Considering that, by now, after all that has been revealed during the past 4 years about the machinations of the global warming disinformation campaign, and presumably being well-aware that this propaganda machine of lobbyists, ideologues, media spin doctors, and politicians is in a very active and combative phase now that a new Administration and a new Congress are moving toward a more substantial response to the global climate disruption problem—

Instead of shooting first and asking questions later, shouldn’t reporters, before rushing into print, have had their skeptical-reporter antennae tuned a bit earlier to how the disinformation machine was spinning them into running stories with an implication that the White House was at odds with EPA for ignoring evidence?  Didn’t it occur to them that here we had a case of conservative media and conservative politicians, perhaps both being fed by an energy industry lobbyist or denialist “free market” anti-regulatory political operative?  And then shouldn’t that have suggested to them that maybe there was really no White House versus EPA story there. And that maybe this latest machination of the disinformation campaign might, itself, have made a good focus for some digging and reporting. 

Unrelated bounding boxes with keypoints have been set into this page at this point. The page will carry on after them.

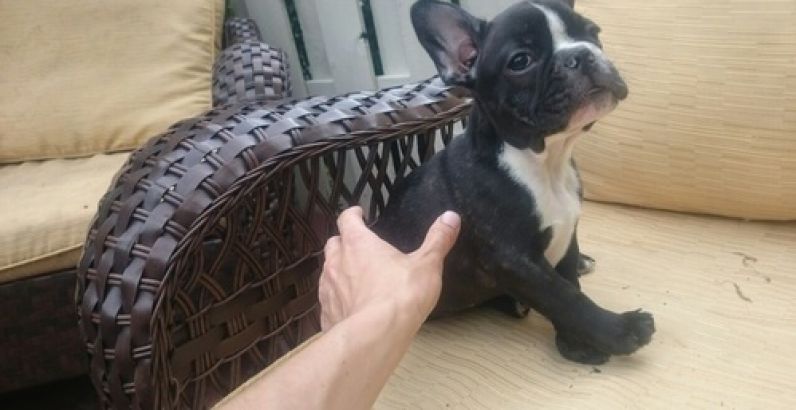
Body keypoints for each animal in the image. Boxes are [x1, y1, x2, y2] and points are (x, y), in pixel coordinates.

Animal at [373, 0, 654, 365]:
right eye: (520, 61)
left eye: (593, 33)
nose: (580, 54)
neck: (546, 163)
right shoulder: (515, 260)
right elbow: (564, 298)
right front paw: (617, 332)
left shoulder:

Also, are reporters not conversant with the bureaucratic procedure of interagency review-and-comment?  Do they realize that, before using an inside document, one should have some idea of what it is, how the material in it was put together, whose thinking it represents, and what that implies for the policy process?  I realize inside-baseball-type institutional process material is pretty dry stuff, but if a reporter is going to cover government in Washington they should be knowledgeable enough about this stuff and interested enough in it to know what questions to get answered BEFORE they publish.

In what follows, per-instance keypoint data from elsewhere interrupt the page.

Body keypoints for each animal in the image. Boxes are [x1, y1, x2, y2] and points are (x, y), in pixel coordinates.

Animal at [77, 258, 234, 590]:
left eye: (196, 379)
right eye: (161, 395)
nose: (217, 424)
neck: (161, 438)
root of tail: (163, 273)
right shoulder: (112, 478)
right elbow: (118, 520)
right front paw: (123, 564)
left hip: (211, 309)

Before being suckered into putting out stories that conveyed a misleading impression, wouldn’t it have been better for them to get a quote from OMB Director Peter Orszag, and then to have used his clarification in framing their original stories? They should have known the essence of what later appeared in his statement before they wrote their stories. It should have been part of the ORIGINAL story, not just incorporated somewhere in a later version of the story, or noted as a lame “update,” which is how it was handled by the AP, ABC, and the Times as they covered their tracks for not doing due diligence on the story to begin with. 

I have great respect for these reporters and the essential and challenging job they’re trying to do. But everyone needs a watchdog, and this case is an example of why. Our leading media sources should be actively exposing and counteracting the disinformation campaign, not abetting it through a news cycle, however inadvertently.